=== Exercise requirements ===
Nothing but the pictures should be left out when you copy the records exactly.

=== Extracted data entries ===

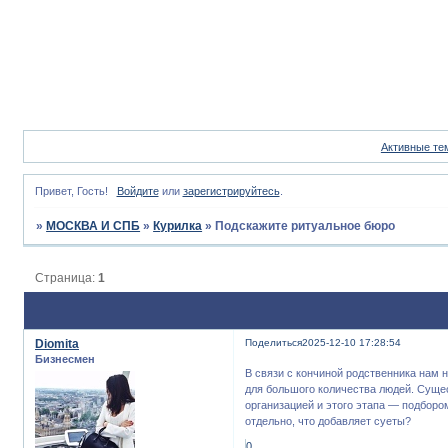
Активные те
Привет, Гость!
Войдите
или
зарегистрируйтесь
.
»
МОСКВА И СПБ
»
Курилка
»
Подскажите ритуальное бюро
Страница:
1
Diomita
Поделиться
2025-12-10 17:28:54
Бизнесмен
В связи с кончиной родственника нам 
для большого количества людей. Суще
организацией и этого этапа — подборо
отдельно, что добавляет суеты?
0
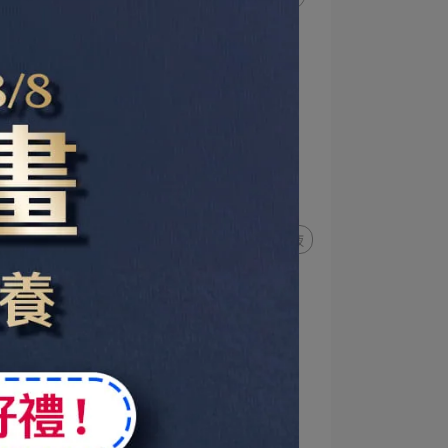
海昌國際
世界品質評鑑大賞
Monde Selection
17胜肽水凝露
甦活能量防護精露
改
甦活能量防護乳霜
準女王
雙
甦活能量去角質凝膠
逆時光精華液
透白光圈精華液
工商時報
LINE TODAY
21胜肽美白淡斑霜
21胜肽雪白晶透原液精華
17胜肽角鯊緊緻精華油
雪絨花亮采保濕精華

=== Expected answer ===
Активные те
Привет, Гость!
Войдите
или
зарегистрируйтесь
.
»
МОСКВА И СПБ
»
Курилка
»
Подскажите ритуальное бюро
Страница:
1
Diomita
Поделиться
2025-12-10 17:28:54
Бизнесмен
В связи с кончиной родственника нам 
для большого количества людей. Суще
организацией и этого этапа — подборо
отдельно, что добавляет суеты?
0
海昌國際
世界品質評鑑大賞
Monde Selection
17胜肽水凝露
甦活能量防護精露
改
甦活能量防護乳霜
準女王
雙
甦活能量去角質凝膠
逆時光精華液
透白光圈精華液
工商時報
LINE TODAY
21胜肽美白淡斑霜
21胜肽雪白晶透原液精華
17胜肽角鯊緊緻精華油
雪絨花亮采保濕精華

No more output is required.